What's your source on this? Sounds fascinating.

Elspeth

> Tonight's the night our system of units changes.  The definitions of
> nearly all SI (metric) units changes tonight at 8 pm EDT, just under
> three hours from now.  Only the units that depend only on time and
> distance will remain unchanged, e.g. time, frequency, distance, area,
> volume, velocity, acceleration, jerk, snap, crackle, and pop.  All
> other units will change.
>
> The kilogram will stop being the mass of a particular cylinder in
> Paris, and will start being the mass-equivalent of 299792458^2
> joules of energy.  This has the interesting side effect of changing
> Einstein's famous equation E=mc^2 from a (well tested) conjecture
> to being true by definition.
>
> (Don't think you're immune if you don't use the metric system.  The
> avoirdupois pound has long been defined in terms of the kilogram,
> (it's exactly 0.45359237 kilograms).  Similarly with other avoirdupois
> and troy units of mass.  Similarly with the like-named units of
> weight, which are defined in terms of the units of mass by assuming
> gravity is always 9.80665 meters per second per second.)
>
> The coulomb of charge will stop being one ampere-second, where an
> ampere is that constant electric current which, if maintained in
> two straight parallel conductors of infinite length, of negligible
> circular cross-section, and placed one meter apart in vacuum, would
> produce between these conductors a force equal to 200 nanonewtons per
> meter of length.  Instead it will become 1/(1.602176634 * 10^-19)

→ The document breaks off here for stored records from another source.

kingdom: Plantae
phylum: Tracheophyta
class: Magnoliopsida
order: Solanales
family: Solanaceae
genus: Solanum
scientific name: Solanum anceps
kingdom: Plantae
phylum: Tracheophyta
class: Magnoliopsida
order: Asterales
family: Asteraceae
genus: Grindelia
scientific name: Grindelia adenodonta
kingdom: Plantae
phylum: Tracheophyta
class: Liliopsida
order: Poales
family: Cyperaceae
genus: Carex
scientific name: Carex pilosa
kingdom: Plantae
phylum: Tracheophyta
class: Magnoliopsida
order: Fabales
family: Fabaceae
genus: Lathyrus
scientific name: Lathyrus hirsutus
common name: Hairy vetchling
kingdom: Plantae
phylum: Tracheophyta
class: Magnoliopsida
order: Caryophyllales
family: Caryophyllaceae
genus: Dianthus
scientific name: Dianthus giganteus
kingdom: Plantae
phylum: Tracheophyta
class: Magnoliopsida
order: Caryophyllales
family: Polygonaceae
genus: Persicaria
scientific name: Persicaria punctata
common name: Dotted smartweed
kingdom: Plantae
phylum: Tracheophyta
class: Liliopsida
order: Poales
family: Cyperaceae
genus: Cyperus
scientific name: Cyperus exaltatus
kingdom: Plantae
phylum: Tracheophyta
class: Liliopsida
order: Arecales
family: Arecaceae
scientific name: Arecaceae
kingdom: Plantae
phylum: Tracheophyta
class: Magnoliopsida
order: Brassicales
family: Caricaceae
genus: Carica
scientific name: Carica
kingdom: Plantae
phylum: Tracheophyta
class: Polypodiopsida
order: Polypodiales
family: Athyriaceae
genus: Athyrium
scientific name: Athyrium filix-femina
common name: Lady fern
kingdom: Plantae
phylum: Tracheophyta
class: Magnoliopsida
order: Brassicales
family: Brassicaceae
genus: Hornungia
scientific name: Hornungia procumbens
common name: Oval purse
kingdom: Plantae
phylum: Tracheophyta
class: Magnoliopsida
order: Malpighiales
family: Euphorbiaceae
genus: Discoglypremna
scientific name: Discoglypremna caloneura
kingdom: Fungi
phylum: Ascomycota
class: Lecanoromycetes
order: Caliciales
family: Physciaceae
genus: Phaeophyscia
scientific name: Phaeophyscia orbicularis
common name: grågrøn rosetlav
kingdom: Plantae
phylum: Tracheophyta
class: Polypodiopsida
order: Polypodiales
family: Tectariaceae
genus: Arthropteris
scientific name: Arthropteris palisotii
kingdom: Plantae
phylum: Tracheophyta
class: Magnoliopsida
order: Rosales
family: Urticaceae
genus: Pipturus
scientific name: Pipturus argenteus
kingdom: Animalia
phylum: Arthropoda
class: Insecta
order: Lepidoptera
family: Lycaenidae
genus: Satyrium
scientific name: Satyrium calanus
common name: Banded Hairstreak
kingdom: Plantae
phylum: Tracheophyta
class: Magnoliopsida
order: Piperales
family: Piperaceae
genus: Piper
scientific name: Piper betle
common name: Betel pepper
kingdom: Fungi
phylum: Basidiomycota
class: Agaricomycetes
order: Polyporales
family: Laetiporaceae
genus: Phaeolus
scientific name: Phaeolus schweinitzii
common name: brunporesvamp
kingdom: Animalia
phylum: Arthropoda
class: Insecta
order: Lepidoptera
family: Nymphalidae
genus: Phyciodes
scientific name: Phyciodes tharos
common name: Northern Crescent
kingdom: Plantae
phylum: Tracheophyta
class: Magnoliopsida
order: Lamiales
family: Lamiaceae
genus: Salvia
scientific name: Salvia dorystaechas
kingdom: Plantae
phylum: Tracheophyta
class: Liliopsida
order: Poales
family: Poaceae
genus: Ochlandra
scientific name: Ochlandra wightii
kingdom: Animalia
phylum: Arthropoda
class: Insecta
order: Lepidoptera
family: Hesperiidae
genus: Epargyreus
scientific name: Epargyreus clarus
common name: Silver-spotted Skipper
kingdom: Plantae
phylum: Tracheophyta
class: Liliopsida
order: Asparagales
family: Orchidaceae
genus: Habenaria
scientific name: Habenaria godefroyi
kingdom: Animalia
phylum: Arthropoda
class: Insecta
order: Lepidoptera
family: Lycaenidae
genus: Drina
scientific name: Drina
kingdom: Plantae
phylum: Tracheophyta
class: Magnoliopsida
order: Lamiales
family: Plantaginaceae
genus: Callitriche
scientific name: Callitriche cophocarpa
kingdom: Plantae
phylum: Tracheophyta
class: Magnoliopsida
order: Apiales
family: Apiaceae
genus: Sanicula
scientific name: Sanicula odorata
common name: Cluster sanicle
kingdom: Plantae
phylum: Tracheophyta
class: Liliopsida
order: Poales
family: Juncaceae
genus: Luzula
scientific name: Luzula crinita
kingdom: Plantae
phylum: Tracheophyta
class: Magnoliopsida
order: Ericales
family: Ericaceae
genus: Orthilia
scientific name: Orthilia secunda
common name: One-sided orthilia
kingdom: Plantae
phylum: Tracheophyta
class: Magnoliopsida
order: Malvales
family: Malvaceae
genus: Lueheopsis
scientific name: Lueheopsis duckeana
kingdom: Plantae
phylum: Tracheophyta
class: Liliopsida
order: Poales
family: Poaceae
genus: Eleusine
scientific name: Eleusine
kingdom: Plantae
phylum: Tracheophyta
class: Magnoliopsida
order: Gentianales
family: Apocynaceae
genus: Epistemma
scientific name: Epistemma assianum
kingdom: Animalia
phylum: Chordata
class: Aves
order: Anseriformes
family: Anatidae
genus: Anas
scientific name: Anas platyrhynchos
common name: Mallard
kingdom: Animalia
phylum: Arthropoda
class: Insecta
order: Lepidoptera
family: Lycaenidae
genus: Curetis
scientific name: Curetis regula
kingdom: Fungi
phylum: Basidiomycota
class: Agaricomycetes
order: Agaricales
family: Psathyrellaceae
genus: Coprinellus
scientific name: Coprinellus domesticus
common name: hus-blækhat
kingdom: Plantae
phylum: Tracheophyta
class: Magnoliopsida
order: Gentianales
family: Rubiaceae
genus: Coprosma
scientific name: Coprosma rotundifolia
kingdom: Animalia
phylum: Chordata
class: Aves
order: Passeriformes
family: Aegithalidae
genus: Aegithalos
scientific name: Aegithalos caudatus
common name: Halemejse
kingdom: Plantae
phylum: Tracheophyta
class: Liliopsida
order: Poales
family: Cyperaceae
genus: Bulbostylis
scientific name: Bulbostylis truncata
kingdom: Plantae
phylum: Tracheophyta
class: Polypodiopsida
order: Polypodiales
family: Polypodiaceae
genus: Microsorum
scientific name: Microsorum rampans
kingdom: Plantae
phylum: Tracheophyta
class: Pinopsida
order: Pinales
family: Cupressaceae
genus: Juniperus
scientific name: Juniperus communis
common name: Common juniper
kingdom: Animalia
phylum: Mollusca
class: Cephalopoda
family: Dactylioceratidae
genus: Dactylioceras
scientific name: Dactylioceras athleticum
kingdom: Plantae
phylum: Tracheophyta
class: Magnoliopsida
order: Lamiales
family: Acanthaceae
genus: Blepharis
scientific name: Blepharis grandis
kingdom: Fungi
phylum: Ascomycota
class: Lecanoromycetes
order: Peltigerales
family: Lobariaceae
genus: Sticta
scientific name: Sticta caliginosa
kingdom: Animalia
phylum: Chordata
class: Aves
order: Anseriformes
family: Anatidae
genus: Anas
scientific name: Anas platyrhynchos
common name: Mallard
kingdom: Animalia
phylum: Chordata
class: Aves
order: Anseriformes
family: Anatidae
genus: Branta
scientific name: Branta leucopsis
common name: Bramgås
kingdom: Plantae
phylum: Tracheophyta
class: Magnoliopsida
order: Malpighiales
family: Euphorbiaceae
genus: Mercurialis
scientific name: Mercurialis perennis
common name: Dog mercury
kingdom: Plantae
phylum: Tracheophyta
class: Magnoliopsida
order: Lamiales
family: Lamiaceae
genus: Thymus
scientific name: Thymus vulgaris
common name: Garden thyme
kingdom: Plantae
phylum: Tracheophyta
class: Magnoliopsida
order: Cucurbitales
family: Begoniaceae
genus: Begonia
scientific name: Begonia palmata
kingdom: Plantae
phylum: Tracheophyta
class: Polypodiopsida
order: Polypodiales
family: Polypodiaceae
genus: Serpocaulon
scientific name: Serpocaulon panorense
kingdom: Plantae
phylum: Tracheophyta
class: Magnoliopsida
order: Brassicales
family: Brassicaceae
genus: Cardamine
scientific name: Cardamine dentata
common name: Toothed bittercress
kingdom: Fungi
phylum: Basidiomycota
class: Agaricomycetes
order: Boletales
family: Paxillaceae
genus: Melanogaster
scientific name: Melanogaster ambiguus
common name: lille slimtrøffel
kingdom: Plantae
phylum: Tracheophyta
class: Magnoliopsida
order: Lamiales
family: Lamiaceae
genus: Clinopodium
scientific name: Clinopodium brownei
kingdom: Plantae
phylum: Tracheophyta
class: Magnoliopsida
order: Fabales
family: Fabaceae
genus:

> times the charge of an electron, and the ampere will be defined in
> terms of the coulomb, as a current of one coulomb per second.  So
> the charge of an electron will cease being a measured quantity and
> start being a defined quantity, while the force between two current-
> carrying wires will cease being a defined quantity and state being
> a measured quantity.  This will have effects on nearly all other
> electrical units, including the volt, farad, henry, and ohm, and
> all magnetic units including the gauss and tesla.
>
> Planck's constant will change from a measured quantity to a defined
> quantity.  It will become exactly 6.626070151 * 10-34 joule-seconds or
> joules per hertz.  (This makes the reduced Planck constant, h-bar, a
> transcendental number, the above number divided by 2*pi.)
>
> Boltzmann's constant becomes exactly 1.380649 * 10^-23 joules per
> degree of freedom per Kelvin.  This means that the Kelvin temperature
> scale is redefined.  And the Celsius temperature scale has long been
> defined in terms of Kelvin.  And the Fahrenheit temperature scale has
> long been defined in terms of Celsius.  The triple point of water will
> change from being a defined temperature to a measured temperature.
>
> Avogadro's constant becomes exactly 6.02214076 * 10^23.  The mass of
> a carbon-12 atom will cease being a defined quantity and become a
> measured quantity.
>
> The definition of the candela also changes, hence so do the
> definitions of the lumen and the lux.
>
> The permeability of free space, mu-naught, will change from being
> defined as exactly 4*pi * 10^-7 henries per meter to being a
> measurable constant.  The dimensionless fine structure constant,
> alpha, can't change since it's dimensionless.  It has to be measured.
> It depends on the speed of light (c), Planck's constant (h), the
> charge of the electron (e), and the permeability of free space (mu).
> Before 1983 when the speed of light became a defined constant,
> people could debate whether a hypothetical change in alpha could be
> attributed to a change in c, h, e, or any mixture of them.  After
> 1983, when c became a defined constant, it could only be attributed
> to a change in h or in e.  After tonight, when h and e become defined
> constants, it will have to be blamed on changes in mu.  This shows
> that much of physics is arbitrary.
>
> Tonight's change will make no practical difference to anyone (except
> those who work with extremely high precision measurements).  But it
> has profound philosophical consequences.  It implicitly *defines*
> special relativity and much of quantum mechanics as being true.  And
> while its changes in the size of various units are very small, in a
> powerful sense it changes what those are units *of*.  After tonight,
> when you talk about voltage, force, temperature, or nearly any other
> physical measure, you'll be talking about something subtly different
> than what those things were before.